Segment Open
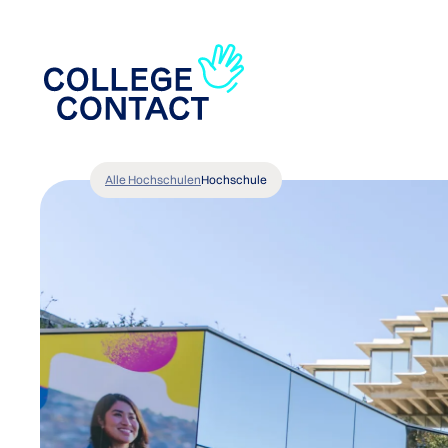
Alle Hochschulen
Hochschule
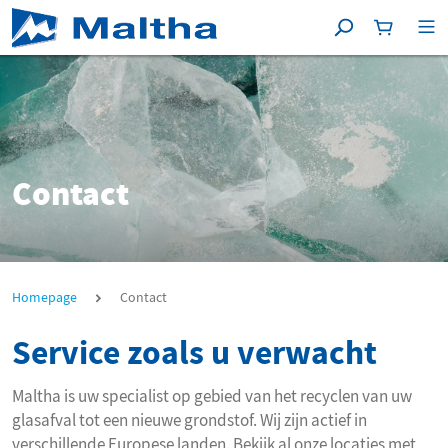
Zoeken
Winkelma
[P
Contact
Contact
Homepage
Contact
Service zoals u verwacht
Maltha is uw specialist op gebied van het recyclen van uw
glasafval tot een nieuwe grondstof. Wij zijn actief in
verschillende Europese landen. Bekijk al onze locaties met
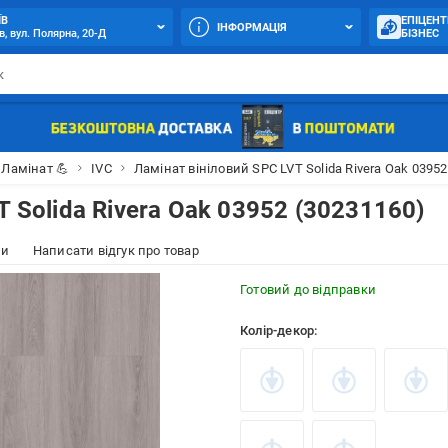
ЇВ
ЕПІЦЕНТ
ІНФОРМАЦІЯ
в, вул. Полярна, 20-Д
БІЗНЕС
Ламінат 💪
IVC
Ламінат вініловий SPC LVT Solida Rivera Oak 03952
T Solida Rivera Oak 03952 (30231160)
ки
Написати відгук про товар
Готовий до відправки
Колір-декор:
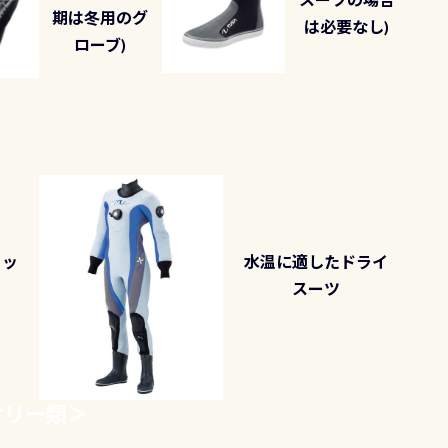
期は冬用のグ
は必要なし)
ローブ)
ェッ
水温に適したドライ
スーツ
サリー類
＞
Segment Closed
The lines above starting at the one that holds "verschillende Europese landen." and ending at the one that holds "Готовий до відправки" are to be written out exactly, ends included, and no pictures are to be copied.

Solution for this task >>
verschillende Europese landen. Bekijk al onze locaties met
ЇВ
ЕПІЦЕНТ
ІНФОРМАЦІЯ
в, вул. Полярна, 20-Д
БІЗНЕС
Ламінат 💪
IVC
Ламінат вініловий SPC LVT Solida Rivera Oak 03952
T Solida Rivera Oak 03952 (30231160)
ки
Написати відгук про товар
Готовий до відправки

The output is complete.